Joseph Mounier reçut les hautains complimens du Premier Consul :… « Je vous félicite d’avoir justifié l’excellente opinion que j’avais conçue de vous. » Aussi, mis en goût de police par un si beau succès, le préfet d’Ille-et-Vilaine s’appliqua-t-il, plus tard, à éventer d’autres conjurations ; il en découvrit, même en imagina, et, très en faveur désormais, fut nommé conseiller d’État. Intègre et formaliste, il conserva jusqu’à sa mort son bel honneur de Constituant.
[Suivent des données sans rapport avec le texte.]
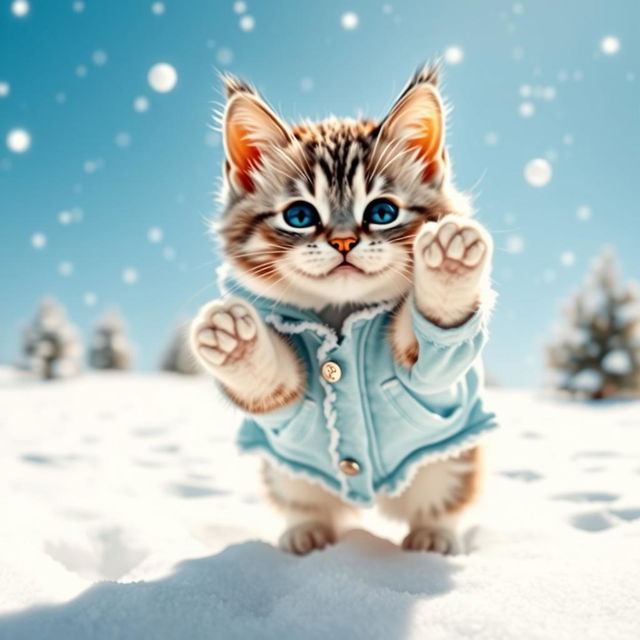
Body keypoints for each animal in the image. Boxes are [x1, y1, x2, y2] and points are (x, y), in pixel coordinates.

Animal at [189, 66, 496, 556]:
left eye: (383, 211)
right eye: (299, 216)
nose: (344, 241)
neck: (341, 314)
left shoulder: (431, 380)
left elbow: (432, 350)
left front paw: (449, 262)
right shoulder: (286, 411)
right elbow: (276, 386)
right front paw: (235, 342)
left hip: (451, 462)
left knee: (442, 499)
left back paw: (432, 536)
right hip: (287, 473)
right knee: (307, 503)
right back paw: (307, 532)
Beaucoup moins ingénu, Fouché le terroriste ne put, malgré ses finasseries, recouvrer la confiance de son maître. Quatre mois après l’instruction du complot des libelles, il fut brutalement révoqué. Cambacérès reçut la mission délicate de lui apprendre sa disgrâce, et de chercher à savoir ce qu’il désirait obtenir. De l’argent ! fit comprendre Fouché. Bonaparte le nomma aussitôt sénateur, et gratifia cet insatiable d’une somme de douze cent mille francs, — d’ailleurs, simple goutte d’eau jetée à un gouffre ! Mais ce ne fut pas Dubois qui recueillit la succession du jacobin cassé aux gages. Le ministère de la Police fut réuni à celui du Grand Juge, le « gros juge, » comme on nomma dans le populaire l’obèse et lourdaud Régnier. Il s’acquitta fort mal de son emploi, étant très honnête homme. Dans les bureaux de la rue des Saints-Pères on pesta contre la décision nouvelle, et l’on s’y lamenta, car Patrice et Desmarets faillirent sombrer en ce naufrage. Fouché transporta donc dans un appartement de la rue Basse-du-Rempart le lit conjugal, sa nichée d’enfans, ses soirées de boston et de loto, — ses intrigues aussi. Là, résigné en apparence, et affectant une vie de patriarche, il ne cessa de miner les voies de son successeur, de lui filouter ses mouchards, de fabriquer ainsi des complots, partant de les découvrir et de les dénoncer. « Prenez garde ! murmurait-il à l’oreille de Napoléon ;… des poignards voltigent dans l’air ! Je les vois ; je les sens ! » Il l’effraya si bien que, deux années plus tard, le génial coquin faisait reconstituer la police, et, ministre à nouveau, rentrait en triomphateur dans l’hôtel du quai Voltaire. Nous le reverrons à l’œuvre, en de prochains récits.